De jongen liep dichter naar de rand en struikelde over een steen, nee het was een bundeltje. Hij raapte het op, maakte het open, en schudde het uit. Het was de zeehonden huid van zijn moeder. Hij kon haar ruiken en terwijl hij de zeehondenhuid dicht tegen zijn neus aan drukte en haar geur inademde, was zij dichterbij dan ooit. ‘Ooo’, huilde hij van verdriet en vreugde. Hij huilde tranen uit liefde voor zijn moeder. Stond op en rende met de zeehondenhuid achter hem aan wapperend naar huis. Hij viel het huis binnen en zijn moeder tilde hem op, blij dat hem niets was overkomen. Ze zag de zeehondenhuid en trok hem aan. Stond op en pakte haar zoon onder haar arm en liep half rennend half struikelend naar de zee. De jongen was doodsbang dat zijn moeder hem zou verlaten. En smeekte haar niet weg te gaan. Maar iets in de vrouw riep haar. Iets dat ouder was dan zij. Ze keek met een hartverscheurende blik naar haar kind, nam zijn gezicht tussen haar handen en blies haar zoete adem in zijn longen. Drie grote ademteugen en toen dook ze met hem als een bundeltje onder haar armen het donkere diep in. Omlaag, omlaag en nog verder omlaag. De vrouw en het kind ademden moeiteloos onder water en zo zwommen ze steeds dieper totdat ze bij de onderwater grot van de zeehonden kwamen. Haar familie ontving hen met eten, dansen en gezang. Ze vertelde over haar leven daarboven en hoe ze haar man pijn had gedaan door hem te verlaten. Maar terugkeren kon ze niet, want dan zou ze een gevangene zijn. De grootvader was trots dat hij zijn kleinzoon zag, maar zijn dochter zei dat haar zoon niet kon blijven. Het was nog veel te vroeg voor hem. Hij moet terug, maar eerst genoten ze van haar terugkeer en hun samenzijn. Zeven lange dagen en nachten. De huid en het haar van de vrouw kregen weer hun vroegere glans terug. Ze werd weer mollig en kon weer zien. Maar onvermijdelijk brak de dag aan dat de jongen teruggebracht moest worden naar het land.

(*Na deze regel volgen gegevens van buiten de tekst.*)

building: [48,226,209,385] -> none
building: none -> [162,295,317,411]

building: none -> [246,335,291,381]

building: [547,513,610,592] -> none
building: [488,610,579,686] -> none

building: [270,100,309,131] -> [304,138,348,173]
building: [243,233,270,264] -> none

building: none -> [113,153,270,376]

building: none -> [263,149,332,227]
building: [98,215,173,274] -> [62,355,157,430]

In de nacht zwommen de grootvader en moeder met het kind tussen hen in naar boven. Ze zetten hem veilig op de rots. De moeder gaf hem ter afscheid een belangrijke boodschap mee. ‘Ik ben altijd bij je. Raak alleen maar aan wat ik heb aangeraakt, mijn vuurstokjes, mijn ulu mes, mijn stenen beeldjes van otters en zeehonden en dan zal ik lucht in je longen blazen waarmee je je liederen kunt zingen.’

En zo groeide de jongen op tot een machtige trommelaar en zanger en maker van verhalen en men zei dat hij deze gave had gekregen omdat hij als kind door de grote zeehonden geesten naar zee was gedragen en het overleefd had. Nu kon je hem in de vroege grijze ochtendmist soms nog zien, daar bij die rots, terwijl hij schijnbaar met een zekere vrouwtjes zeehond praat die vaak naar de kust komt. Hoewel velen jacht op haar hebben gemaakt, hebben ze haar nooit kunnen doden. Ze is bekend als de stralende, de heilige en men zegt dat in haar ogen, ook al is ze dan wellicht een zeehond, die menselijke blikken te lezen zijn, die wijze en wilde en liefdevolle blikken.

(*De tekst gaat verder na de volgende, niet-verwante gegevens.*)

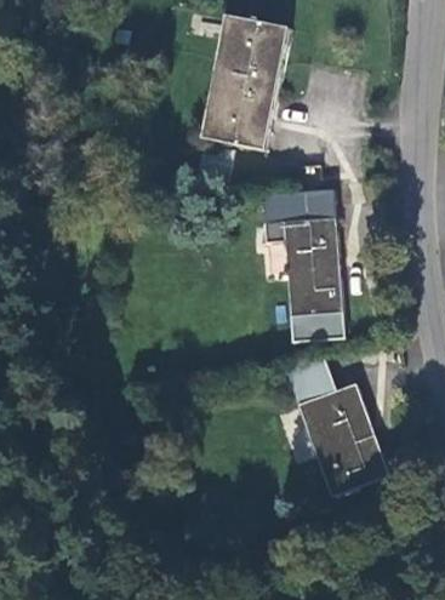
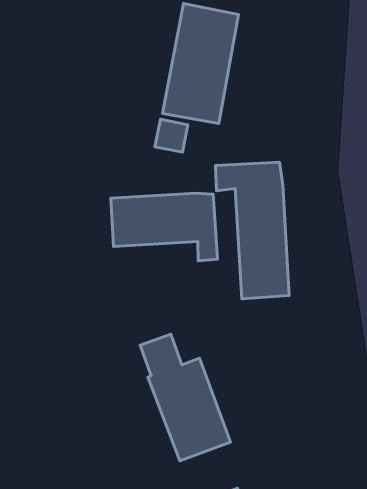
building: none -> [111,193,218,261]
building: [287,356,387,496] -> [140,334,230,461]

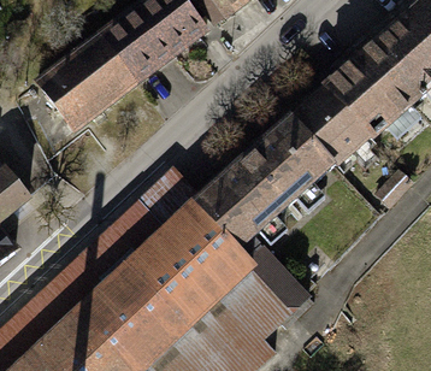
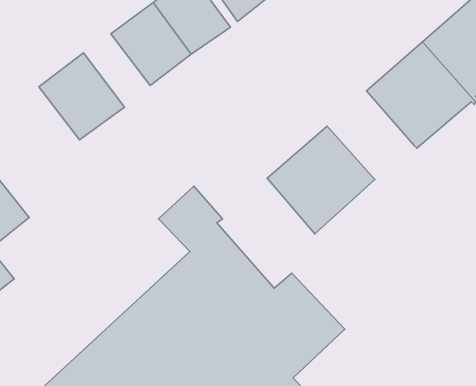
building: [76,36,135,101] -> none
building: [291,87,368,165] -> none
building: [194,164,281,261] -> none

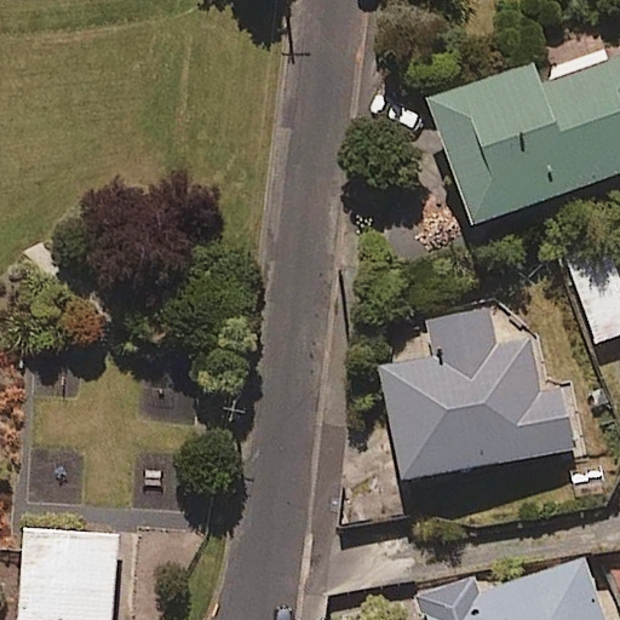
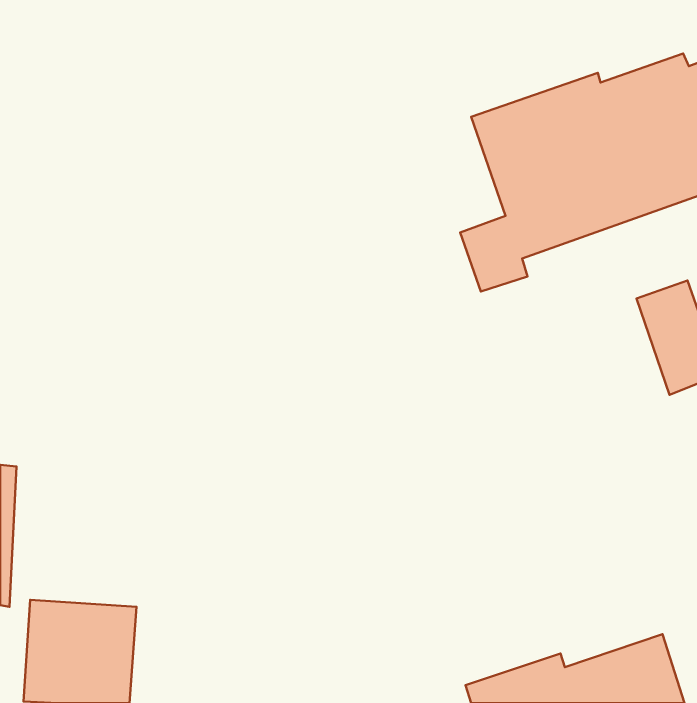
building: [375,304,575,483] -> none

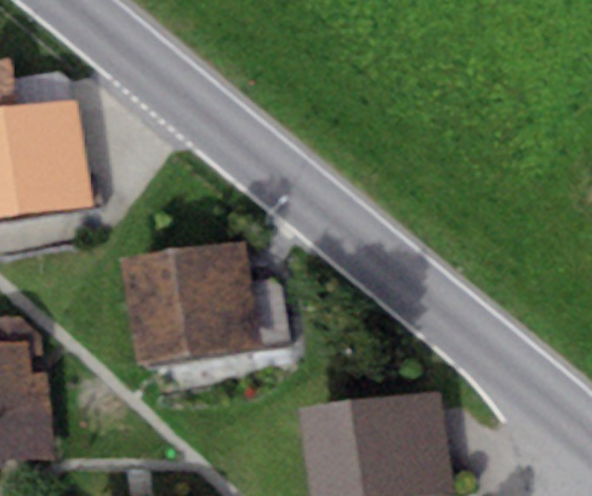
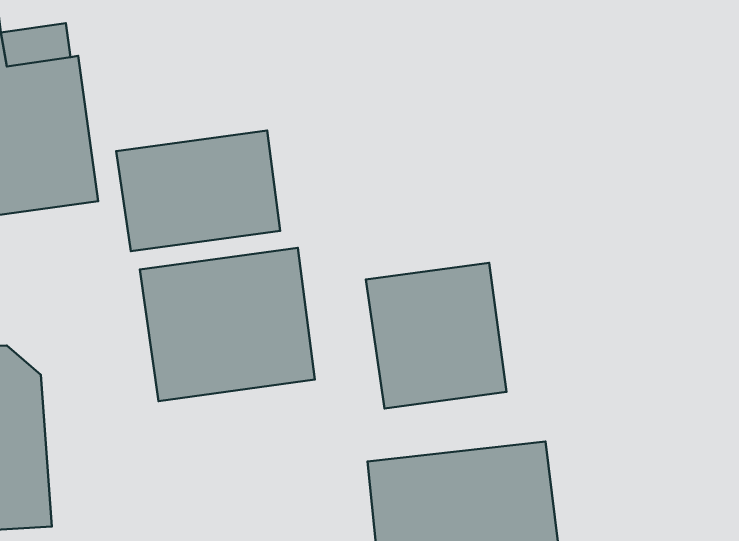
building: none -> [116,131,280,251]
building: none -> [366,263,506,409]

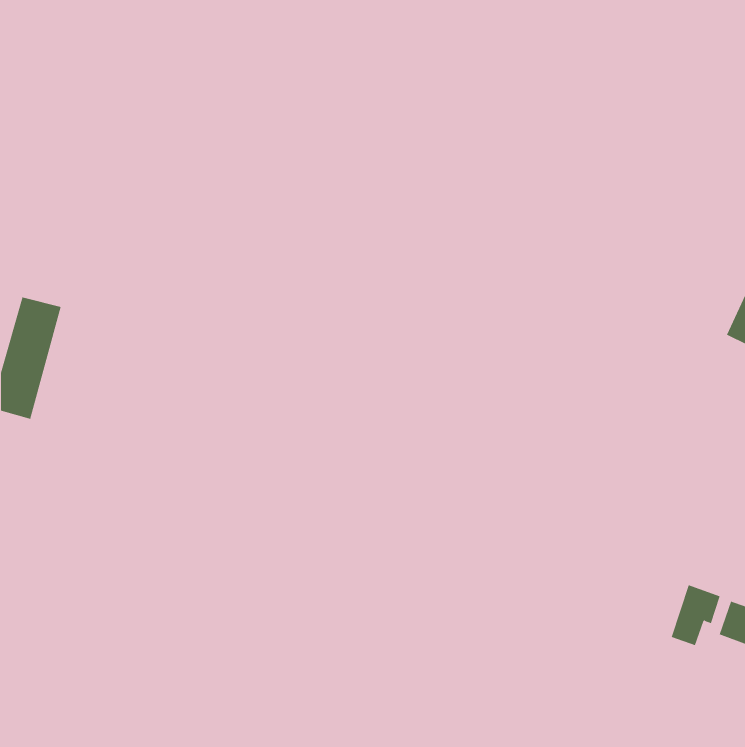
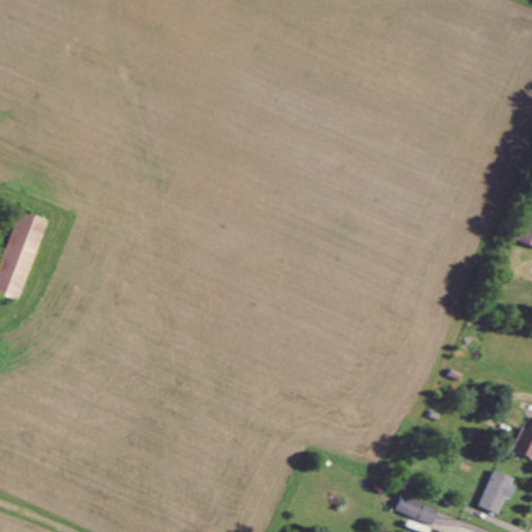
building: [671,584,720,646] -> [481,470,516,513]
building: none -> [397,495,440,525]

van de hand van Clarissa Pinkola Estés

Steevast gaan de haartjes van mijn onderbewuste trillen bij het horen van precies dat wat op dat moment in mijn leven aandacht vraagt. Soms weet ik niet eens wat in mij is aangeraakt. Dan weet ik wel welke woorden dat doen en soms is dat voor dat moment ook genoeg om het verhaal als spiegel te gebruiken.

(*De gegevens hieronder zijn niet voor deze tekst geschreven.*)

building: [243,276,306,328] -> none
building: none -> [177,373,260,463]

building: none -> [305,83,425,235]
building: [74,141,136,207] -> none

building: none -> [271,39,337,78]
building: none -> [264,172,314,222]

Bij Zeehondenhuid, zielenhuid raakt de stiekeme diefstal van de huid mij. Het scherpe contrast tussen de jager, met kloven van de vele tranen gehuild in eenzaamheid op zijn wangen en de betoverende, sierlijke vrouwen die nadat ze hun zeehondenhuiden hebben uitgetrokken, onbevangen en vol vreugde en plezier dansen. De jager die een huid steelt om zijn eenzaamheid te kunnen stillen en de vrouw die niet terug kan naar waar zij vandaan komt.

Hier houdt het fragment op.